The present results indicate that a single bout of vibration exposure does not substantially alter patellar tendon properties or the torque-angle relationship of knee extensors.

Comparison between whole-body vibration, light-emitting diode, and cycling warm-up on high-intensity physical performance during sprint bicycle exercise

The purpose of this study was to compare the effects of light-emitting diode (LED) irradiation and whole-body vibration (WBV) delivered either in isolation or combination (LED + WBV), warm-up (WU), and a control (C) treatment on performance during a sprint bicycle exercise.
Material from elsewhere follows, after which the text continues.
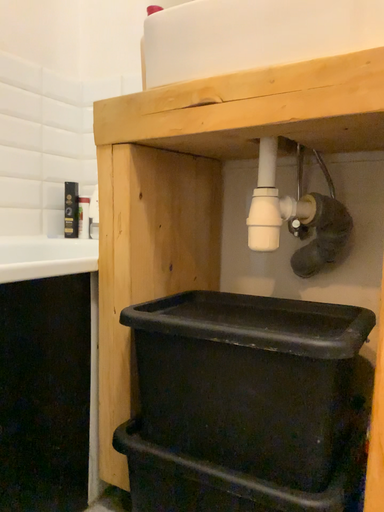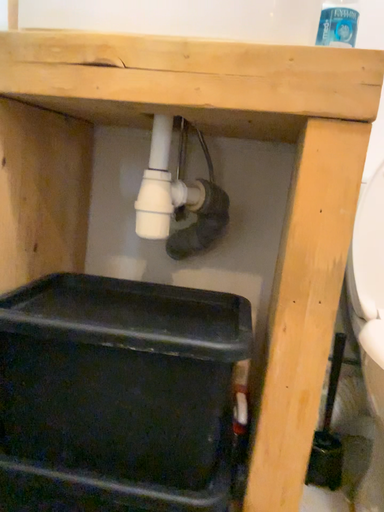
Question: How did the camera likely rotate when shooting the video?

Choices:
 (A) rotated right
 (B) rotated left

Answer: (A)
Ten cyclists performed a 30-second sprint cycle test under these conditions. The LED light was applied at 4 points bilaterally. Whole-body vibration consisted of 5 minutes of squats associated with WBV. LED + WBV consisted of WBV followed by LED therapy. Warm-up consisted of 17 minutes of moderate-intensity bicycle exercise. Control consisted of 10 minutes at rest. Blood lactate (BL) and ammonia (BA) levels and skin temperature (ST) were determined. Peak power (842 ± 117 vs. 800 ± 106 vs. 809 ± 128 W [p = 0.02 and p = 0.01]), relative power (12.1 ± 1.0 vs. 11.5 ± 0.9 vs. 11.6 ± 1.0 W·kg [p = 0.02 and p = 0.02]), and relative work (277 ± 23 vs. 263 ± 24 vs. 260 ± 23 J·kg [p = 0.02 and p = 0.003]) were higher in the WU group compared with the control and LED groups. In the LED + WBV group, peak (833 ± 115 vs. 800 ± 106 W [p = 0.02]) and relative (11.9 ± 0.9 vs. 11.5 ± 0.9 W·kg [p = 0.02]) power were higher than those in the control group, and relative work (272 ± 22 vs. 260 ± 23 J·kg [p = 0.02]) were improved compared with the LED group. There were no differences for BL, BA, and ST. The findings of this study confirmed the effectiveness of a warm-up as a preparatory activity and demonstrated that LED + WBV and WBV were as effective as WU in improving cyclist performance during a sprint bicycle exercise.
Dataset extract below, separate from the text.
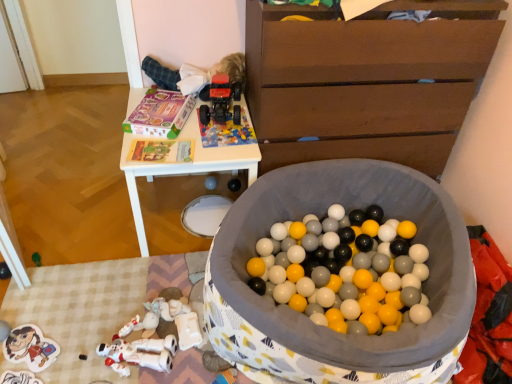
Where is `vacant space behind matte plastic sticker at lower left, which ranks as the 6th toy in right-to-left order`? The height and width of the screenshot is (384, 512). vacant space behind matte plastic sticker at lower left, which ranks as the 6th toy in right-to-left order is located at coordinates (52, 309).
Whole body vibration training--improving balance control and muscle endurance

Exercise combined with whole body vibration (WBV) is becoming increasingly popular, although additional effects of WBV in comparison to conventional exercises are still discussed controversially in literature. Heterogeneous findings are attributed to large differences in the training designs between WBV and "control" groups in regard to training volume, load and type. In order to separate the additional effects of WBV from the overall adaptations due to the intervention, in this study, a four-week WBV training setup was compared to a matched intervention program with identical training parameters in both training settings except for the exposure to WBV. In a repeated-measures matched-subject design, 38 participants were assigned to either the WBV group (VIB) or the equivalent training group (CON). Training duration, number of sets, rest periods and task-specific instructions were matched between the groups. Balance, jump height and local static muscle endurance were assessed before and after the training period. The statistical analysis revealed significant interaction effects of group×time for balance and local static muscle endurance (p<0.05). Hence, WBV caused an additional effect on balance control (pre vs. post VIB +13%, p<0.05 and CON +6%, p = 0.33) and local static muscle endurance (pre vs. post VIB +36%, p<0.05 and CON +11%, p = 0.49). The effect on jump height remained insignificant (pre vs. post VIB +3%, p = 0.25 and CON ±0%, p = 0.82). This study provides evidence for the additional effects of WBV above conventional exercise alone. As far as balance and muscle endurance of the lower leg are concerned, a training program that includes WBV can provide supplementary benefits in young and well-trained adults compared to an equivalent program that does not include WBV.